The Questions That “Presence” Presents


By: Katie Dod 
The Supreme Court recently further defined when law enforcement may enter a home pursuant to the consent of one resident of the home without violating the constitutional rights of other residents.  It has long been established that the police may enter a home and conduct a search with the consent of any resident, or even reasonably perceived resident, of the home.  United States v. Matlock, 415 U.S. 164 (1974); Illinois v. Rodriguez, 497 U.S. 197 (1990).  In 2006, the Supreme Court narrowed this rule by deciding that police could not enter and conduct a search upon the consent of one resident when the other resident was present and objecting to the search.  Georgia v. Randolph, 547 U.S. 103 (2006).
The Court recently provided further clarity about the extent to which a co-resident’s objection can preclude a search of the home in the case of Fernandez v. California, No. 12-7822. 
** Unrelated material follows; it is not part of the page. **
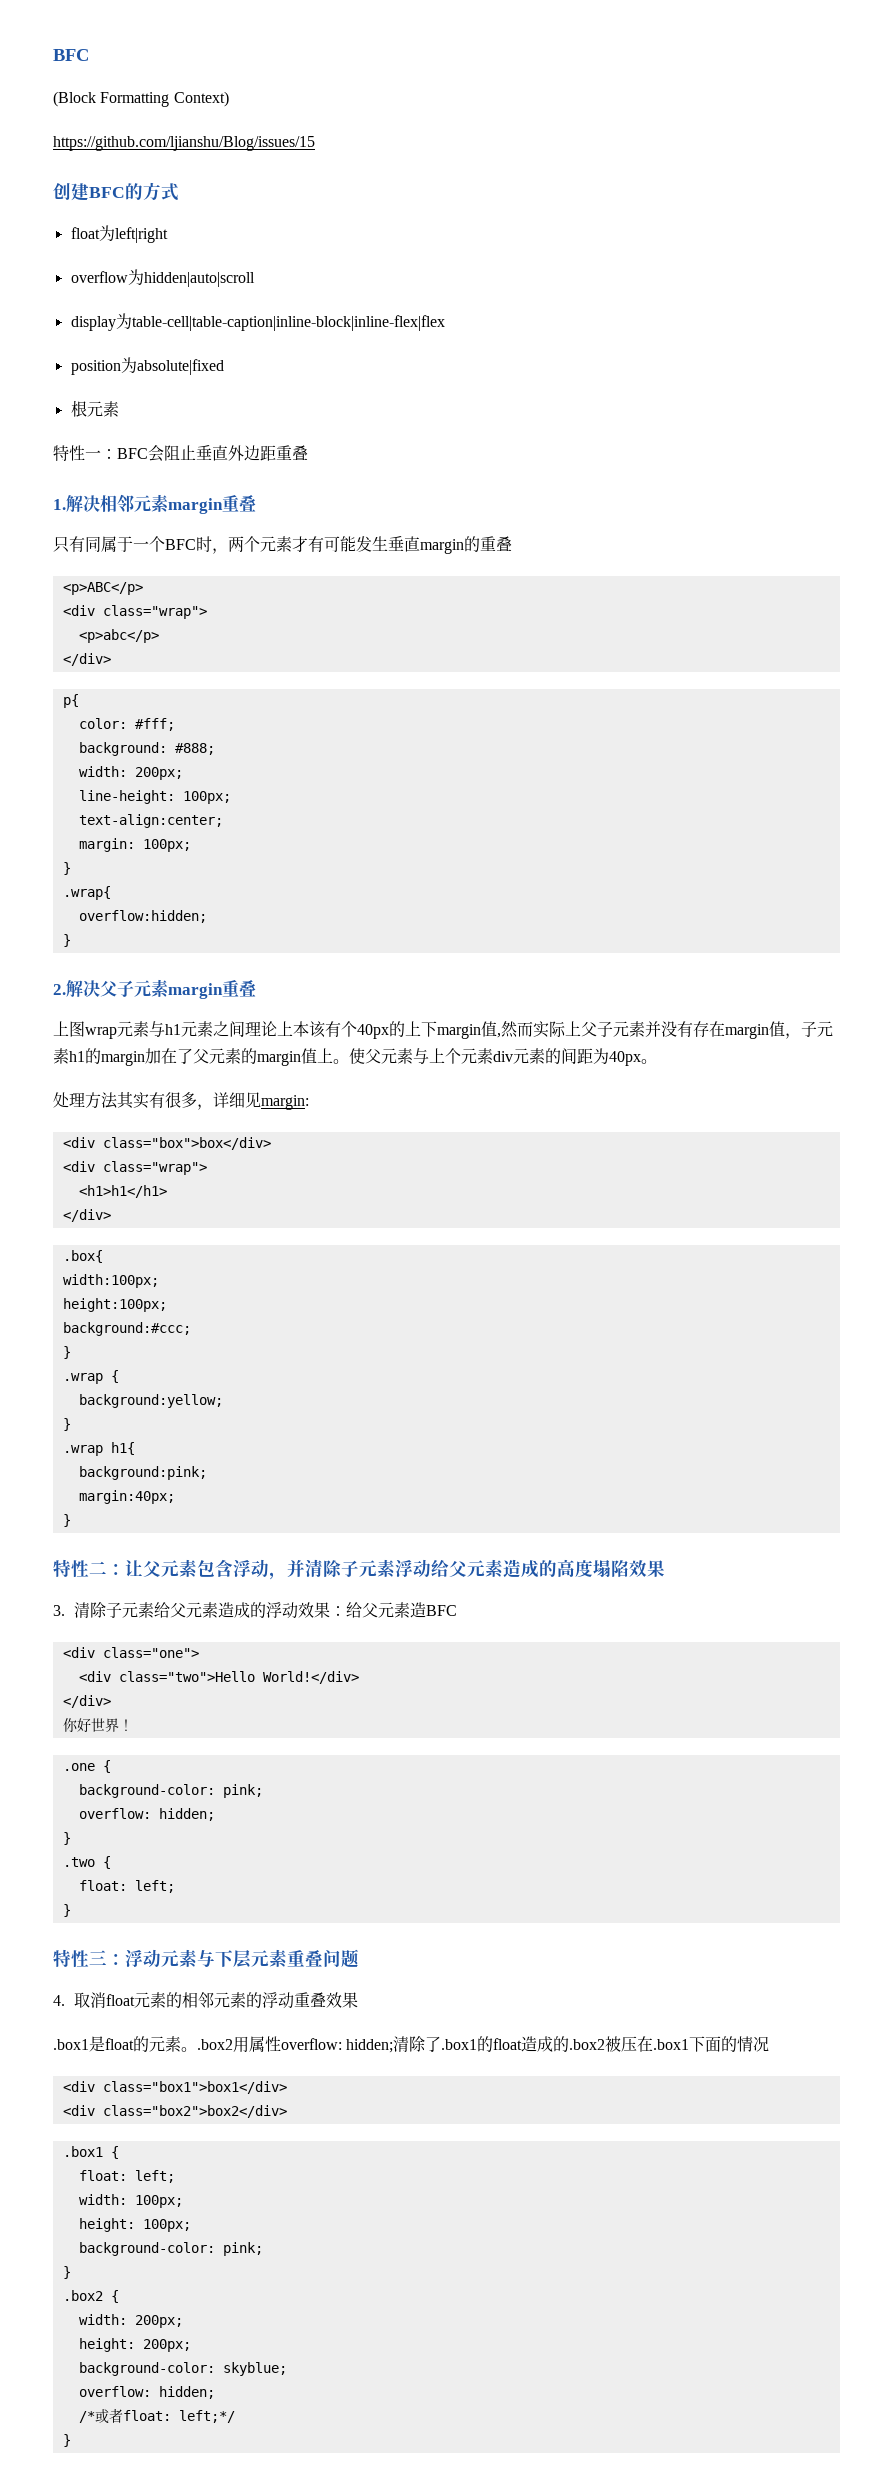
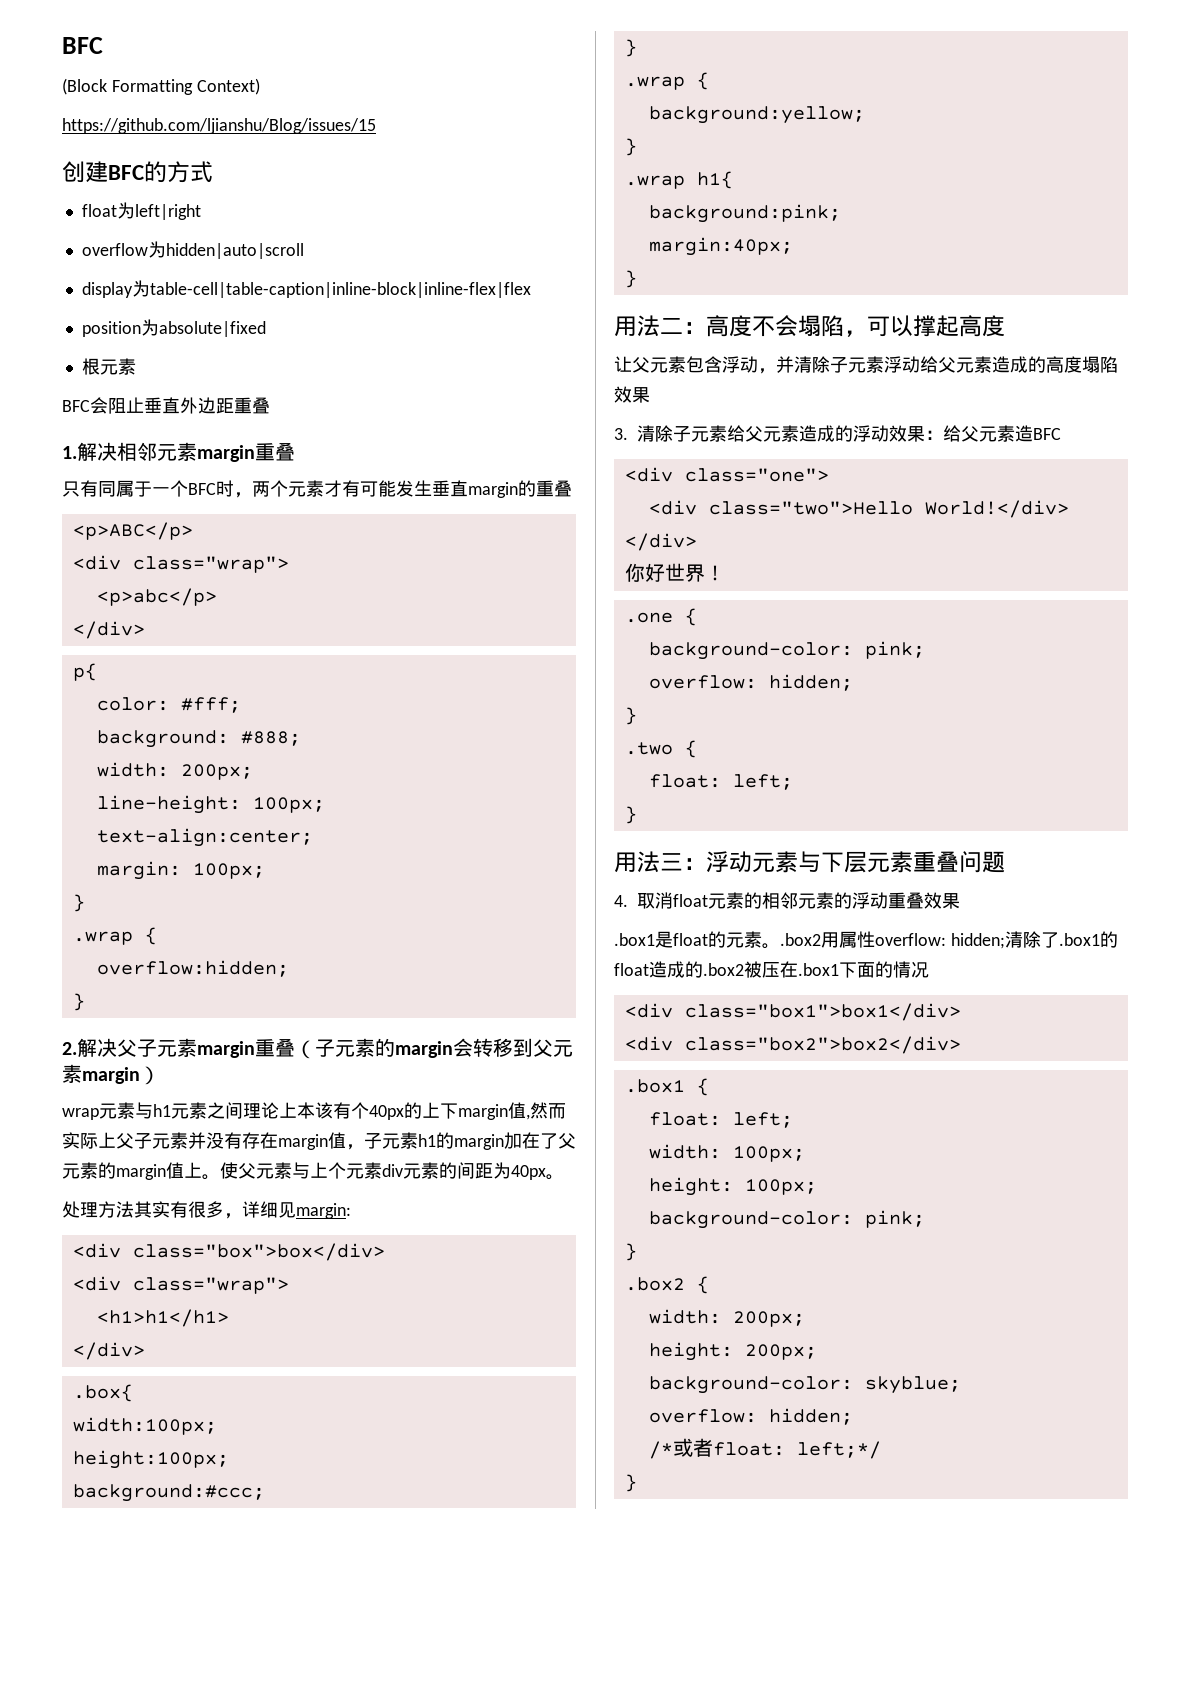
[53,445,117,462] 特性一： -> (136, 366) none
[62,886,111,900] .wrap{ -> [72,927,157,945] .wrap {
[53,1021,85,1037] // 上图 -> [295,1038,573,1059] [62,1064,160,1085] （子元素的margin会转移到父元素margin） //
[53,1559,125,1578] 特性二： -> [614,315,1005,337] 用法二：高度不会塌陷，可以撑起高度 //
[53,1949,89,1968] 特性 -> [614,851,660,873] 用法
In Fernandez, a robbery suspect was believed to be in a home from which police heard a woman screaming.  The police knocked and when the woman, Rojas, opened the door it appeared she had been the victim of domestic violence.  Soon thereafter, Fernandez appeared and denied the police access to the home.  At this time police arrested Fernandez for suspicion of abusing Rojas.  About an hour later, the police obtained oral and written consent by Rojas to search the home at which time incriminating information was located.  A divided court refused to suppress this evidence finding the search constitutional and the consent granted by Rojas to be effective.  The key distinction made by the Court between Randolph and Fernandez was the presence (or lack thereof) of the objecting resident.  In Randolph, both residents were present and were providing conflicting instructions to the officers.  In Fernandez, at the time of Rojas’s consent, Fernandez had already been arrested.  The Court affirmatively rejected Fernandez’s argument that his initial objection precluded a consent search after his departure via arrest.  The Court noted that such a holding would raise several unworkable issues such as the length of time an objection would be valid (could it last for years), how the police would be notified of the previous objection (would a sign need to be posted on the front door), and how the police would determine the current residency status of the objector so as to determine if the objector actually had a legal right to object.  While Fernandez provides some clarity to officers about the constitutionality of various searches performed without full consent of all residents, as the dissent points out, questions remain unanswered.  How long must the objecting resident be absent before a constitutional search can occur?  Could the police knock on the door and obtain consent the minute the objector left the driveway?  What if the objecting resident is still in the home, but is away from the door and does not hear the renewed request for consent and therefore does not object?  Would the fact that the objector is in the home but out of ear shot be sufficient to render him/her “present” such that his/her prior objection precluded a consent search?
The answers to these questions have implications not only for criminal cases to the extent unconstitutional searches result in suppressed evidence, but also in a civil context as an unconstitutional search can form the basis of a costly private lawsuit.  The Court clearly limited the application of Randolph through the Fernandez case, but it is never advisable to be the case which tests how narrow the Randolph holding is or how broad the Fernandez holding is.  In the absence of a more complete definition of “presence,” officers should still proceed with caution in situations when not all residents consent to a search.